ASSIGNED TASK >>
There is material below. Print exactly the lines starting at the line with "ring pip: (240, 252)" and ending at the line with "ring mcp: (265, 287)", ends included, and no others.

━━━━━━━━

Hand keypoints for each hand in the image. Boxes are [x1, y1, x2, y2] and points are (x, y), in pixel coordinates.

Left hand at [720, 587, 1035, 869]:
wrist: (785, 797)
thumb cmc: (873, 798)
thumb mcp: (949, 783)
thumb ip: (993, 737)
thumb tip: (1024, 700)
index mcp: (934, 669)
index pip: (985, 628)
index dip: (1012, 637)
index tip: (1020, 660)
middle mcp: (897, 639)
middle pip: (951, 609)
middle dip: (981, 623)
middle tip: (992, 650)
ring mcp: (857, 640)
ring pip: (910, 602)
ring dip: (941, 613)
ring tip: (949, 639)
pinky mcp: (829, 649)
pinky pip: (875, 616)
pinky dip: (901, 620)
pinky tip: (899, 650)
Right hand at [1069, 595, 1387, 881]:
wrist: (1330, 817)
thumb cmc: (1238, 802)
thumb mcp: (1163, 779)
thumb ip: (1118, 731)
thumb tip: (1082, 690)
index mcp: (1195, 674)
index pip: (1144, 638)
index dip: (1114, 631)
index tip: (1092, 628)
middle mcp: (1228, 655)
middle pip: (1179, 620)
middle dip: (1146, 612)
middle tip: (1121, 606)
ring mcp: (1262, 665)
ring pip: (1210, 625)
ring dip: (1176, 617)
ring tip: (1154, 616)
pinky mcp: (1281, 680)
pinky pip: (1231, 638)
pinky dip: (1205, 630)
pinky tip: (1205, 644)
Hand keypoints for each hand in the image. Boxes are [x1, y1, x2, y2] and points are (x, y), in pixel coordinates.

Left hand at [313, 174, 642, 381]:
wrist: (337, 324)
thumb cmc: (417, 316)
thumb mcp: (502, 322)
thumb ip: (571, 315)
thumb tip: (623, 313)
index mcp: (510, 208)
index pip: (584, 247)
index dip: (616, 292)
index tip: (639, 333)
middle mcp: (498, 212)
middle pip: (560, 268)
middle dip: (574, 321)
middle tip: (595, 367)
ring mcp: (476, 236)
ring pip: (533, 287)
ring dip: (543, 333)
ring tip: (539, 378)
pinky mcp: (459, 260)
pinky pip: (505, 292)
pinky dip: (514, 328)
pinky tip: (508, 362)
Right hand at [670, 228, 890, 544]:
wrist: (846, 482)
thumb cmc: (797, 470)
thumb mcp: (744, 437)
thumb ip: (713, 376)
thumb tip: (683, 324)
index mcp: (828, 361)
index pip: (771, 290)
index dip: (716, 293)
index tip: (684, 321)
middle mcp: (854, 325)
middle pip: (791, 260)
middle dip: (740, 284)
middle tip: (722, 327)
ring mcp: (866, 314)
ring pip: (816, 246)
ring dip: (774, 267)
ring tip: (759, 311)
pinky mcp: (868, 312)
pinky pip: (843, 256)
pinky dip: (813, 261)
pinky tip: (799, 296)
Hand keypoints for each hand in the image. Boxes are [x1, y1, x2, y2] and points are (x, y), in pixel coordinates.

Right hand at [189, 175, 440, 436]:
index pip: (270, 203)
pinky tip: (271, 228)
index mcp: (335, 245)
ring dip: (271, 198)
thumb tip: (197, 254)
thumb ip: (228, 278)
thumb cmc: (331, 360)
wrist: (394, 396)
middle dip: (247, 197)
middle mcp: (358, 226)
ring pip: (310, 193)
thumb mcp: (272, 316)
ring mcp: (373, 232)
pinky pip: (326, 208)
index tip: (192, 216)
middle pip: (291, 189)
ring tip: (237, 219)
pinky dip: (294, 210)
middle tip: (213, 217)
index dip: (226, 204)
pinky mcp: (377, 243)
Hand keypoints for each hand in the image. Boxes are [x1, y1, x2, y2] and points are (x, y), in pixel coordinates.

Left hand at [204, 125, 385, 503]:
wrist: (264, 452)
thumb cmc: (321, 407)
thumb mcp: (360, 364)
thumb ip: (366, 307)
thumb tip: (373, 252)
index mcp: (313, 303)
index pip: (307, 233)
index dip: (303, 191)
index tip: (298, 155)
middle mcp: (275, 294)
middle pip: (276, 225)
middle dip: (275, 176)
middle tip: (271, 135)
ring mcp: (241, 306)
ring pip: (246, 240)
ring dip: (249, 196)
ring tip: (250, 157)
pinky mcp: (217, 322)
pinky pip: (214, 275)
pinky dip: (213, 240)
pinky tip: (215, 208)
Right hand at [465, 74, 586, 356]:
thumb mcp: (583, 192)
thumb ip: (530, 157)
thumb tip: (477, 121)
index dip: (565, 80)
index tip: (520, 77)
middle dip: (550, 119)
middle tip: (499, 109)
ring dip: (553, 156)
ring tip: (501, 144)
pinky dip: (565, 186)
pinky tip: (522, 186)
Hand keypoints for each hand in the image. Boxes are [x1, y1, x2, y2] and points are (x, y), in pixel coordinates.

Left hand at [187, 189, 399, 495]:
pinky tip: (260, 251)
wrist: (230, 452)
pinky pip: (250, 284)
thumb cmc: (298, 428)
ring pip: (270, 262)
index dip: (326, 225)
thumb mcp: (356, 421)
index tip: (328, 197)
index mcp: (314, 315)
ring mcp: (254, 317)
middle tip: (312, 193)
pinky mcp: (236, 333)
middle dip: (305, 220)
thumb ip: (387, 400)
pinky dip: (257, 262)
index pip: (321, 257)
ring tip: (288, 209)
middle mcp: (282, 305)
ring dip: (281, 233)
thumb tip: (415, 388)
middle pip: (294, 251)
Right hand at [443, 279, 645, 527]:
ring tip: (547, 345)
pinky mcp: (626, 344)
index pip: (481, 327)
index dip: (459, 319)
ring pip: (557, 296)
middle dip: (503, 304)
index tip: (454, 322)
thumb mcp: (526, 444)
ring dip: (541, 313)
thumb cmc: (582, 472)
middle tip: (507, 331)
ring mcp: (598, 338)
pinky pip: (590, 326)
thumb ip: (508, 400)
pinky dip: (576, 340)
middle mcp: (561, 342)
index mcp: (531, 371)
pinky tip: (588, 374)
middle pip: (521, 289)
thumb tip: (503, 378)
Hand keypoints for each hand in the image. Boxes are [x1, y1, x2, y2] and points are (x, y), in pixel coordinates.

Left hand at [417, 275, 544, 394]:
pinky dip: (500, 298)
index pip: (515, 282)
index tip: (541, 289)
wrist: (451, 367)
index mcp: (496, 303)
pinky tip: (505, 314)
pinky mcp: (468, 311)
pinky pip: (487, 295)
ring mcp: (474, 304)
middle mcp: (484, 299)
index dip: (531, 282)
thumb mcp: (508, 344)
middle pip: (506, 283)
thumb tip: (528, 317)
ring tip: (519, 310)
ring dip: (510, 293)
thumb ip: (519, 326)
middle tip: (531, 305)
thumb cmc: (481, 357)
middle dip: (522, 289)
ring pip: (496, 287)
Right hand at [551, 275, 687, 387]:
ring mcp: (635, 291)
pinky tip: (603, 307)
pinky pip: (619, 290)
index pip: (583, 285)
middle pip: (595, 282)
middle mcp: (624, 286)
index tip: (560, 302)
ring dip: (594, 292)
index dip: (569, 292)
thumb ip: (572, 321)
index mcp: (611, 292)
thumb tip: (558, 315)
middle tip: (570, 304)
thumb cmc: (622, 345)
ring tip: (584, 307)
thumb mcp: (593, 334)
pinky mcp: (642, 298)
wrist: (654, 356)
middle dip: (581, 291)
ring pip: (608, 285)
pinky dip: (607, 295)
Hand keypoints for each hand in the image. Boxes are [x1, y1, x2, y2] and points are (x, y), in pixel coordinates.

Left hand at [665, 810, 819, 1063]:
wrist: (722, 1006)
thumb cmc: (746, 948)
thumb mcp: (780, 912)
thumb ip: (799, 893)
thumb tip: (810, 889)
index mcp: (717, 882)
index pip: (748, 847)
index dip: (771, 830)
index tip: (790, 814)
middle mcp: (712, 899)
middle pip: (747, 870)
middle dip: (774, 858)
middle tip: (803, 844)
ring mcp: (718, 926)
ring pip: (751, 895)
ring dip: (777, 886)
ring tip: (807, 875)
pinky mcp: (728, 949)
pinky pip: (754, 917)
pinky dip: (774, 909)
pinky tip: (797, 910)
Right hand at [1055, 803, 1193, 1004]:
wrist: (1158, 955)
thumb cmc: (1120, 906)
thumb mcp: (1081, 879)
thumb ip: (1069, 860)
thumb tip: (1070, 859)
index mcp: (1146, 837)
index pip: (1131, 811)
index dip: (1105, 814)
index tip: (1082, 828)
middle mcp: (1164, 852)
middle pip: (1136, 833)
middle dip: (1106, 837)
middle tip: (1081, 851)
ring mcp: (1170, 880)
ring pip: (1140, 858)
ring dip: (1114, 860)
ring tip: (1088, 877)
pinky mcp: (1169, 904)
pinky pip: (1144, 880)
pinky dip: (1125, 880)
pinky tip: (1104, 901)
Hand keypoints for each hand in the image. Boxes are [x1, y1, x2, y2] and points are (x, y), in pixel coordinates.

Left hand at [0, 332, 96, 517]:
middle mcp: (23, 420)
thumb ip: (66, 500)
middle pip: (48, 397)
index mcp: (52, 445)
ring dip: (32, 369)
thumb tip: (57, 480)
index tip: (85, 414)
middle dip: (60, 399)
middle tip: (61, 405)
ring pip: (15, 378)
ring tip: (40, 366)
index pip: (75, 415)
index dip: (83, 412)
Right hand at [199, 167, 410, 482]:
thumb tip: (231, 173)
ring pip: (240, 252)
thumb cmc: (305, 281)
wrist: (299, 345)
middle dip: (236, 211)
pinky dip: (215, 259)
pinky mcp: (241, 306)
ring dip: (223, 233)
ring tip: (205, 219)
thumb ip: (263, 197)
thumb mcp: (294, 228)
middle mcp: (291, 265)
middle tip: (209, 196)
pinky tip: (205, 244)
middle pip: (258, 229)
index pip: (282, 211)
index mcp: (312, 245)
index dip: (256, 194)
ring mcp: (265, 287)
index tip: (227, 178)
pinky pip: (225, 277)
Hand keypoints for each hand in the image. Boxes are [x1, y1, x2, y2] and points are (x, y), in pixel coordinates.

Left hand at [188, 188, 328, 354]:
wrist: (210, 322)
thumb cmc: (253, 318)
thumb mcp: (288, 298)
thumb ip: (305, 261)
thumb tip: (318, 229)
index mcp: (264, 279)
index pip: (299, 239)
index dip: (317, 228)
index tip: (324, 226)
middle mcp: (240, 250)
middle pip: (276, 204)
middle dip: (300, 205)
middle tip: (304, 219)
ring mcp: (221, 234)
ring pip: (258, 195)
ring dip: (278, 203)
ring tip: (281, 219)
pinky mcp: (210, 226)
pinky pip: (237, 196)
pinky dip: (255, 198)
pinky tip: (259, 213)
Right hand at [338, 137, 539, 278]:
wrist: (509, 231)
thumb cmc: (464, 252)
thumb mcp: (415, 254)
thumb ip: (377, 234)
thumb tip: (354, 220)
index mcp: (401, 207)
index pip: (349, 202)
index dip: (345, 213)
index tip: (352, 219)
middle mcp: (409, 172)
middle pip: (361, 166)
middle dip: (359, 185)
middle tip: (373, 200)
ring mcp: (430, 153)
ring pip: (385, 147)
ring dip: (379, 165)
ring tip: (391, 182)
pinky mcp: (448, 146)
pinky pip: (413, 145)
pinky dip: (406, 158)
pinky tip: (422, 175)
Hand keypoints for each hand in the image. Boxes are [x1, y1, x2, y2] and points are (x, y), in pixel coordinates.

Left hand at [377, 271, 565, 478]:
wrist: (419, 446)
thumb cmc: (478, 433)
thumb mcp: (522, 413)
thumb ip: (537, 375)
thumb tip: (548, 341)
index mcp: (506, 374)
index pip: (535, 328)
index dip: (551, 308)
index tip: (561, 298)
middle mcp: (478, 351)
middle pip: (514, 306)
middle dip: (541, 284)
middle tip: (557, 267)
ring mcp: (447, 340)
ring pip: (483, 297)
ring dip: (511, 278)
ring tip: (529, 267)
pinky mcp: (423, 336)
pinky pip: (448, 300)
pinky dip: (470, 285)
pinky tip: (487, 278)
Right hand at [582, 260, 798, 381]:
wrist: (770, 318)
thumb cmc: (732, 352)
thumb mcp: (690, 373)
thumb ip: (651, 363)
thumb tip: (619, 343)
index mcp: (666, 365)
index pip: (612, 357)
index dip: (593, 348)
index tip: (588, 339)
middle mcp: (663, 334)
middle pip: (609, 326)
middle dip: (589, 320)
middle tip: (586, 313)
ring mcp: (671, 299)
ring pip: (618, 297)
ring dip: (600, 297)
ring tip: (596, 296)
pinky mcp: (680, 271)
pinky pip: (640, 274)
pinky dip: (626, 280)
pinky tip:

━━━━━━━━

ANSWER TO THIS EXERCISE >>
ring pip: (240, 252)
thumb cmc: (305, 281)
wrist: (299, 345)
middle dip: (236, 211)
pinky dip: (215, 259)
pinky mcp: (241, 306)
ring dip: (223, 233)
ring tip: (205, 219)
thumb ip: (263, 197)
thumb mcp: (294, 228)
middle mcp: (291, 265)
middle tip: (209, 196)
pinky tip: (205, 244)
middle pip: (258, 229)
index pip: (282, 211)
index mcp: (312, 245)
index dip: (256, 194)
ring mcp: (265, 287)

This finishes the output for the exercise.